Asynchronous Programming – Javascript Exercise

Learning Goals

  • Software design approaches and patterns, to identify reusable solutions to commonly occurring problems
  • Apply an appropriate software development approach according to the relevant paradigm (for example object oriented, event driven or procedural)

Programs Used

Part 1 – Promisify busboard

Fork the repository and follow the steps in the readme.
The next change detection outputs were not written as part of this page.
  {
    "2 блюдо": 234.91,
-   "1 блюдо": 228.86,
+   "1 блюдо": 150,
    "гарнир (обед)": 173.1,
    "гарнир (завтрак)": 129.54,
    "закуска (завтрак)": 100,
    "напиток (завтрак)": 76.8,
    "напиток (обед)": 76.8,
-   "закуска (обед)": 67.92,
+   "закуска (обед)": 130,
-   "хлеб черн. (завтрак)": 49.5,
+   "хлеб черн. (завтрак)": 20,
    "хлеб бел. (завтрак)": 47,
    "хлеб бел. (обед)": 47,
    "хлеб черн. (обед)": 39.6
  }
This repository contains part of the BusBoard exercise from the bootcamp – it prompts for a postcode and will return the bus routes heading to that area.
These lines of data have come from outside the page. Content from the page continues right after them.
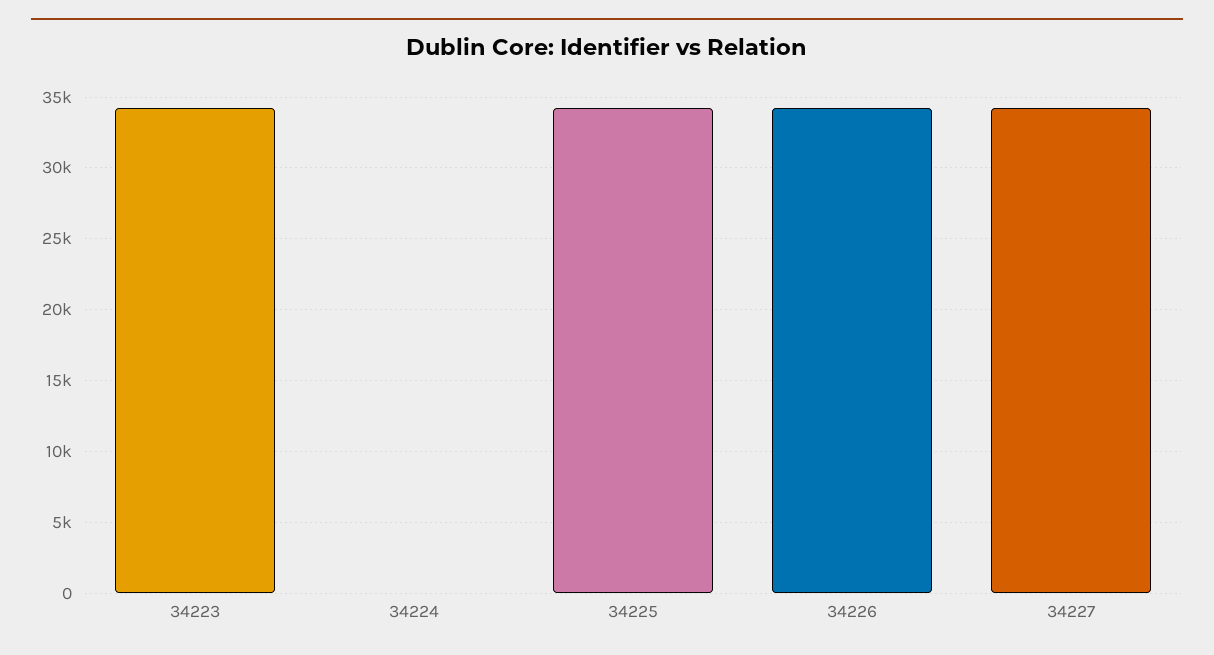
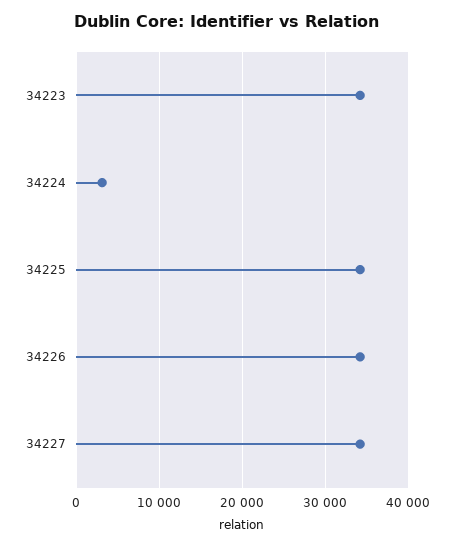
  {
    "34223": 34000,
-   "34224": 0,
+   "34224": 3000,
    "34225": 34000,
    "34226": 34000,
    "34227": 34000
  }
Check that you can run the app by running npm install followed by npm start to see it work.

Your goal is to promisify busboard.

  1. Update consoleRunner.js so that it uses promises instead of callbacks.
  2. Make sure you catch all errors and that you are able to disambiguate between error cases.
  3. Update the code even further to use async/await.
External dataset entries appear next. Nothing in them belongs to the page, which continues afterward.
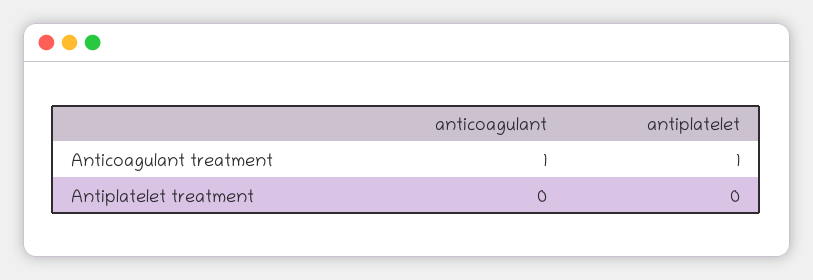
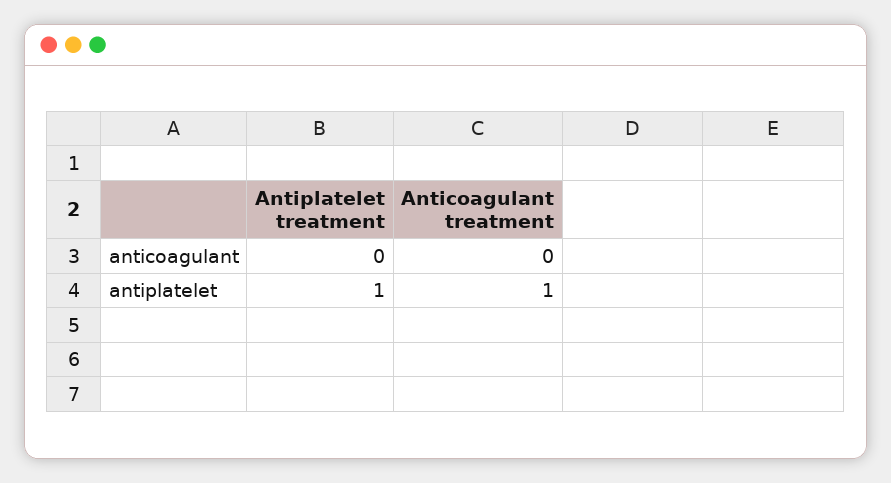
  {
    "anticoagulant": {
-     "Anticoagulant treatment": 1,
+     "Anticoagulant treatment": 0,
      "Antiplatelet treatment": 0
    },
    "antiplatelet": {
      "Anticoagulant treatment": 1,
-     "Antiplatelet treatment": 0
+     "Antiplatelet treatment": 1
    }
  }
Remember to commit early and often!

Part 2 – Promise all

The below piece of code uses the result of two independent promises:

const p1 = Promise.resolve(4);
const p2 = Promise.resolve(8);
 
p1.then((result1) =>
     p2.then((result2) =>
        console.log(result1 + result2)
  )
);
  • Use Promise.all to use the result of the promises instead of nesting them.
  • What is the difference between awaiting on the two promises and using Promise.all?

Part 3 – Handle errors in Promise.all

The following two functions need to be executed in sequence but occasionally throw an error:

let p1 = new Promise(function(resolve, reject) {
    setTimeout(function() {
        if(Math.random() < 0.5) {
            resolve("success");
        } else {
            reject(new Error("promise rejected"));
        }
    }, 500);
});
 
let p2 = new Promise(function(resolve, reject) {
    setTimeout(function() {
        resolve();
    }, 1000);
}).then(function() {
    if(Math.random() < 0.5) {
        return "success";
    } else {
        throw new Error("error thrown");
    }
});
 
p1.then(function(result) {
    return p2;
});
  • Make sure that all errors are caught.
  • Can your code disambiguate between the two errors? If not, how would you modify it so that it can?
  • If you were to run the promises in parallel using Promise.all and change the promises to always return an error, which error(s) do you expect to see in the catch block? Once you have an answer, change the code to verify your assumption.
  • Use Promise.all to run both promises, but make sure that it waits until both have completed (whether they resolved or rejected).